Sparkman was the keynote speaker at “Experience Langley,” a workshop presented by the Mayor’s Council on Economic Health and the Langley Chamber of Commerce at the Clyde Theatre. The workshop focused on the importance of new social media technology, customer service and getting the right mix.
Included in the program was a panel of local business owners moderated by Sherry Mays, chamber of commerce director.
“Langley is our stage,” Mays said. “All of us are characters in the cast. Who are you willing to play?”
Participating on the panel were Marie Lincoln, owner with her husband Bill of Chocolate Flower Farm and Garden Shed; Priscilla Lowry of Lowry-James Rare Prints & Books; Tamar Felton, co-owner of the Star Store; and Bill and Samantha (Sam) Cass of Nymbol’s Secret Garden, one of Langley’s newest businesses.
“We need more locals, more visitors,” said Felton. “We try to listen to what people want, then ride that wave.”
“And we try to be a little goofy,” Felton added. “I give a lot of hugs.”
“It’s all about customer service,” agreed Lowry, “putting yourself out there again and again.”
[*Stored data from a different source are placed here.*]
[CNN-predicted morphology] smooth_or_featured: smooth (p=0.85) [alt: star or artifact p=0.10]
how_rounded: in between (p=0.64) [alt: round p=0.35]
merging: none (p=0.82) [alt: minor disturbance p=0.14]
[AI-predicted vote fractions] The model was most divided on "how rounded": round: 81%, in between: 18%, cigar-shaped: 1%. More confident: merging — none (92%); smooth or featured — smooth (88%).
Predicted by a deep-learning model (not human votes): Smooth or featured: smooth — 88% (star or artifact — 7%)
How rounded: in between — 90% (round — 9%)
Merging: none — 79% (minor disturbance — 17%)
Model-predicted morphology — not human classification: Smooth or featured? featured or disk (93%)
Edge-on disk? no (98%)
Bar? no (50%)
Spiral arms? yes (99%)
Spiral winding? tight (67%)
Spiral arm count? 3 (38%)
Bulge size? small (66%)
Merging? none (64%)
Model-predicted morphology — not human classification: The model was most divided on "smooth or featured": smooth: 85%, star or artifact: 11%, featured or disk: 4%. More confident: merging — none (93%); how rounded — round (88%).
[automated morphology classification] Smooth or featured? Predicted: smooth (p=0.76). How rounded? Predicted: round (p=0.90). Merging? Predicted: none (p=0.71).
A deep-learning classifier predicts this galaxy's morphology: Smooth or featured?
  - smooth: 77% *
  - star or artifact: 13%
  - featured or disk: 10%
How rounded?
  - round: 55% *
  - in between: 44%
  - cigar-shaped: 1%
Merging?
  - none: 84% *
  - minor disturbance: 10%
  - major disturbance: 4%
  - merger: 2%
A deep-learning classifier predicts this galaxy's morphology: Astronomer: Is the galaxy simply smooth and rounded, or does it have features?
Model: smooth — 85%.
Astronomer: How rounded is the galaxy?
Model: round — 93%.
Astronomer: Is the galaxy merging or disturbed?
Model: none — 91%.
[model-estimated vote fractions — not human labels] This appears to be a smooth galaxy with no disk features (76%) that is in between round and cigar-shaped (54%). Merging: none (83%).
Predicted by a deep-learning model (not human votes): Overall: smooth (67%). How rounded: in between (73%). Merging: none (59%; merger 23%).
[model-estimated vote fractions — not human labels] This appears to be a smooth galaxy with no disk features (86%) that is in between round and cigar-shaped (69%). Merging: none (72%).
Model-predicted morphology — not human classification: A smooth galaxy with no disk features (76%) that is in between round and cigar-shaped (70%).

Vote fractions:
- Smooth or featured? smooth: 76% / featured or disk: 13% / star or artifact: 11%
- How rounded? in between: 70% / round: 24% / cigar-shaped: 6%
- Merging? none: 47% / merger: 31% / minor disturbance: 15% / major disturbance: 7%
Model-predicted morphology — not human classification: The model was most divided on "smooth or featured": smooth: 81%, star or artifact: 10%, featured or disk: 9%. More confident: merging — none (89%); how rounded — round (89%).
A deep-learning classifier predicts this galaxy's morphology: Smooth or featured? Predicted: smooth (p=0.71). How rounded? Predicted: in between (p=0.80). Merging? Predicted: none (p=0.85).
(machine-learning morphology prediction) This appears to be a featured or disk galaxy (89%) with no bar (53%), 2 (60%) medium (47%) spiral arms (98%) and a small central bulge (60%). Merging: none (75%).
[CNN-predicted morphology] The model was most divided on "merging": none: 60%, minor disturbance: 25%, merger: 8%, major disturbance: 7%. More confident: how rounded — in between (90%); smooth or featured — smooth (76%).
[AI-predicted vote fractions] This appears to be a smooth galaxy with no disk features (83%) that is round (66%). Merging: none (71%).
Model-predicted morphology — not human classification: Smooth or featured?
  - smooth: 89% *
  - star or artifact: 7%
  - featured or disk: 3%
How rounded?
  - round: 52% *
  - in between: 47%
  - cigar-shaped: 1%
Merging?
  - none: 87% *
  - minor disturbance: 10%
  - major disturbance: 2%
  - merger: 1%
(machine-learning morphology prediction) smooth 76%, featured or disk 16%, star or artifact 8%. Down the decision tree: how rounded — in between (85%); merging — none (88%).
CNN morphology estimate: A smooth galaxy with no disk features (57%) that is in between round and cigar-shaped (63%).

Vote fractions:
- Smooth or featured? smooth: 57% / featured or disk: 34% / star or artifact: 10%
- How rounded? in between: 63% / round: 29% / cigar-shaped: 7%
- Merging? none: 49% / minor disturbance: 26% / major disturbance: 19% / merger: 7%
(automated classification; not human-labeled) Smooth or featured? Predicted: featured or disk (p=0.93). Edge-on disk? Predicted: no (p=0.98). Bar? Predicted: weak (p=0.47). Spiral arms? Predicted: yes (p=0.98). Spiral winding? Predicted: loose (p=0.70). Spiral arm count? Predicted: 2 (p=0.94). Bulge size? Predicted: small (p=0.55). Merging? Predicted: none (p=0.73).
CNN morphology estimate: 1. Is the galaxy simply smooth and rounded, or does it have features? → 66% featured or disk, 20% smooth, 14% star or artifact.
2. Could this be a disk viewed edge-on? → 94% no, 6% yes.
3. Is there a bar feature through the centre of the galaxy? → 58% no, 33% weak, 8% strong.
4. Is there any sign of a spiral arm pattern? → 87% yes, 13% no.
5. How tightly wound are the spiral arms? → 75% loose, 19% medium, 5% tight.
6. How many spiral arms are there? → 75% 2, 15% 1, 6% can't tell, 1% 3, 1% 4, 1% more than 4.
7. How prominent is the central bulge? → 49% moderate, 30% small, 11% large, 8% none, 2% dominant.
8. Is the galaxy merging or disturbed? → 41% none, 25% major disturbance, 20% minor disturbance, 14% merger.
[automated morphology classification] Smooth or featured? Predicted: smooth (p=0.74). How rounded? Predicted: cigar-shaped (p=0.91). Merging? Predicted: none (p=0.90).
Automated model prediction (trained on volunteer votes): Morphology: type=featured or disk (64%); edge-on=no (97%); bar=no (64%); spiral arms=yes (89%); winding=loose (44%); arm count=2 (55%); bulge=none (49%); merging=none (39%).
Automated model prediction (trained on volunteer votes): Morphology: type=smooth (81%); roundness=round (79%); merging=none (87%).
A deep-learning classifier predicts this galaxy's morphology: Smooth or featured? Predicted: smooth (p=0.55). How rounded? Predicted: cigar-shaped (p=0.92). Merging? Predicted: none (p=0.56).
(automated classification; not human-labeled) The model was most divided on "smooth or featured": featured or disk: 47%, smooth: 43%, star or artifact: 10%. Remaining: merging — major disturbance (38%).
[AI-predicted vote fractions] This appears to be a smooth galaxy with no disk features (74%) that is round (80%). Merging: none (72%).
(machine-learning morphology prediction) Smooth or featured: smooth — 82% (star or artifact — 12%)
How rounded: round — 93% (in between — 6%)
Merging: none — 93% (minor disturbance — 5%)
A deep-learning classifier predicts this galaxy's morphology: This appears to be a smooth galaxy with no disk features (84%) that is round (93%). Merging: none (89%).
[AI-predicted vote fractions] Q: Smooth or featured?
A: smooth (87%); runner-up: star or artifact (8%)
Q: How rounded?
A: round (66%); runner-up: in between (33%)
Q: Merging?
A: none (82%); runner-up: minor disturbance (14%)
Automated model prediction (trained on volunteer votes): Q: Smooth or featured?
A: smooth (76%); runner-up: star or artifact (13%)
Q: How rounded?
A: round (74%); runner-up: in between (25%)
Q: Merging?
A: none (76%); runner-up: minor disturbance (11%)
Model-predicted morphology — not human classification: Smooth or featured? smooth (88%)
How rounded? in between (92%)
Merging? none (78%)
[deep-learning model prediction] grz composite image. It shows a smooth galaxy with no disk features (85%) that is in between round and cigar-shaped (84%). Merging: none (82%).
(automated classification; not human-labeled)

“Everything we’ve done has been accidental,” Lincoln said, adding that the best move the couple made with Chocolate Flower Farm was the name and the company’s Web site — both have generated plenty of media attention.
“Find what makes you happy, and that will rub off,” said Sam Cass as the troll puppet Nymbol, on the hand of Bill Cass, perched on her shoulder.
“Just work with the other businesses and present your best self,” she said.
As he has in the past, Sparkman stressed an emphasis on arts, culture and education in promoting economic viability.
And he urged that local merchants take full advantage of the latest innovations in social networking, such as the Internet, Facebook and Twitter, to create a “groundswell” of support.
He urged Langley to become a “purple cow,” standing out from the herd of other scenic communities in the region.
“It’s all there within a walkable downtown core,” Sparkman said.
He urged the business community to be like Starbucks, selling a way of life, not just a product.
He said a good example locally is the city’s old fire station, offering hands-on demonstrations of glass blowing and beer making.
“People reward brands that promote the best experiences,” Sparkman said.
Mays said it’s up to merchants in town to work together to put words into actions to meet common goals.
“Things are already happening,” she said. “It’s all about talking together.”
“We can do this,” Sparkman added. “Let’s take this energy and carry it forward.”
Mays said another Experience Langley workshop would take place in April.